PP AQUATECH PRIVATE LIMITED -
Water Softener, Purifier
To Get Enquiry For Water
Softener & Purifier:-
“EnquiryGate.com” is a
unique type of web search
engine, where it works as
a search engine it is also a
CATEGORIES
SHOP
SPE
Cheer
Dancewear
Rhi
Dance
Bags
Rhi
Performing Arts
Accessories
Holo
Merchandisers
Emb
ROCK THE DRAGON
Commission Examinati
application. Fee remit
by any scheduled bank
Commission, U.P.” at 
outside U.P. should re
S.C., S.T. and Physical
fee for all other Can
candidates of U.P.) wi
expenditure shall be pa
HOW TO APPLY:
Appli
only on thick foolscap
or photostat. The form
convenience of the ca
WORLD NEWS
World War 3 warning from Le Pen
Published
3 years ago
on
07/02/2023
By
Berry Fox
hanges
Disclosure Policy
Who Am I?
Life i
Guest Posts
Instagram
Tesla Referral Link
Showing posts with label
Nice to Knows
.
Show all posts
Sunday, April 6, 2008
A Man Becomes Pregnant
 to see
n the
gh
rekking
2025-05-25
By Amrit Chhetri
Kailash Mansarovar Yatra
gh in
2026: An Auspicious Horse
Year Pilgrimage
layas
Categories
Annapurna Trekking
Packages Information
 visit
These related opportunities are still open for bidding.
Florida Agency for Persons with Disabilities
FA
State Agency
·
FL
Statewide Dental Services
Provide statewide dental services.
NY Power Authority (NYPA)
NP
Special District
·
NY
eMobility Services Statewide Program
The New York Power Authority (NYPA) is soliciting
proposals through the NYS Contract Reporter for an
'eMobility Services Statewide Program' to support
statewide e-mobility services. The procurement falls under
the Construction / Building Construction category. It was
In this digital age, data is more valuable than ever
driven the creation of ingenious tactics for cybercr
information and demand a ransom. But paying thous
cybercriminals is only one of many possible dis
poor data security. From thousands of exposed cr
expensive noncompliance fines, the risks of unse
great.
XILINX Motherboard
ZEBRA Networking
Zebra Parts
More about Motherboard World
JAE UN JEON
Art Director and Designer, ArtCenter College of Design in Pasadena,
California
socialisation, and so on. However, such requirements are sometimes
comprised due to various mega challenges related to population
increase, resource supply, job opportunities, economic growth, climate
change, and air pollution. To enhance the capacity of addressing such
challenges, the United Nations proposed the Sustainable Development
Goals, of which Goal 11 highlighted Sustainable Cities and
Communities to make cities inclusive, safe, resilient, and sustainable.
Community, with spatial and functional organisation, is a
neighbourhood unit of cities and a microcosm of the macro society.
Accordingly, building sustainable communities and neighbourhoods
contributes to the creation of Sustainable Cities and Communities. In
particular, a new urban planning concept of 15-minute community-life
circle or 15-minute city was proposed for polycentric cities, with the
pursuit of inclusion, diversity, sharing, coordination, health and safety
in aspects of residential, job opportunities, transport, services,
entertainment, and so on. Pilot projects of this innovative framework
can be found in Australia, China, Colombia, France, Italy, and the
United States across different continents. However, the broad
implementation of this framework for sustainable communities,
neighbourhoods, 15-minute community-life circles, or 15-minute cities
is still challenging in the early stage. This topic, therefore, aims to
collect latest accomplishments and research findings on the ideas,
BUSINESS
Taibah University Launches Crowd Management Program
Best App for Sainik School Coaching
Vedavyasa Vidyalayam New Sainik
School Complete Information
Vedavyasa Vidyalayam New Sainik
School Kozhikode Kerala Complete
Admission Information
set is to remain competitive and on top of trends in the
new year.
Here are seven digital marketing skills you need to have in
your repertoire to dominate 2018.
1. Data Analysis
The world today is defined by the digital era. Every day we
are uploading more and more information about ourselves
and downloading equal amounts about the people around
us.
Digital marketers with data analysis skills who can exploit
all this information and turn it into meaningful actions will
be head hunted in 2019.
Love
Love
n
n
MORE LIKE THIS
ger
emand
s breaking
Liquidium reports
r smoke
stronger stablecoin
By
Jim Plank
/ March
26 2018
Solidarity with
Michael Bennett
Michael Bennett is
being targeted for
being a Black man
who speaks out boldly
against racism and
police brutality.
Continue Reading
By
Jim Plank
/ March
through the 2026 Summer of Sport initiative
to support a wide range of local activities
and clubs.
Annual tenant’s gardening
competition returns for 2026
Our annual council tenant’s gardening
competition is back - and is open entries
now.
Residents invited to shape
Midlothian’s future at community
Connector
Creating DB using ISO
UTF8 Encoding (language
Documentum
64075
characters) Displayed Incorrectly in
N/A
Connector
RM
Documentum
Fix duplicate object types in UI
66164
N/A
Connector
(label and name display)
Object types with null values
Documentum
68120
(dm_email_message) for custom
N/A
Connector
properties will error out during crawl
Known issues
·····
» **Exercise prompt**
The final stretch of the listing, from the line containing "Residents invited to shape" through its last line, both included, is to be output exactly and by itself.

» **Answer for this exercise**
Residents invited to shape
Midlothian’s future at community
Connector
Creating DB using ISO
UTF8 Encoding (language
Documentum
64075
characters) Displayed Incorrectly in
N/A
Connector
RM
Documentum
Fix duplicate object types in UI
66164
N/A
Connector
(label and name display)
Object types with null values
Documentum
68120
(dm_email_message) for custom
N/A
Connector
properties will error out during crawl
Known issues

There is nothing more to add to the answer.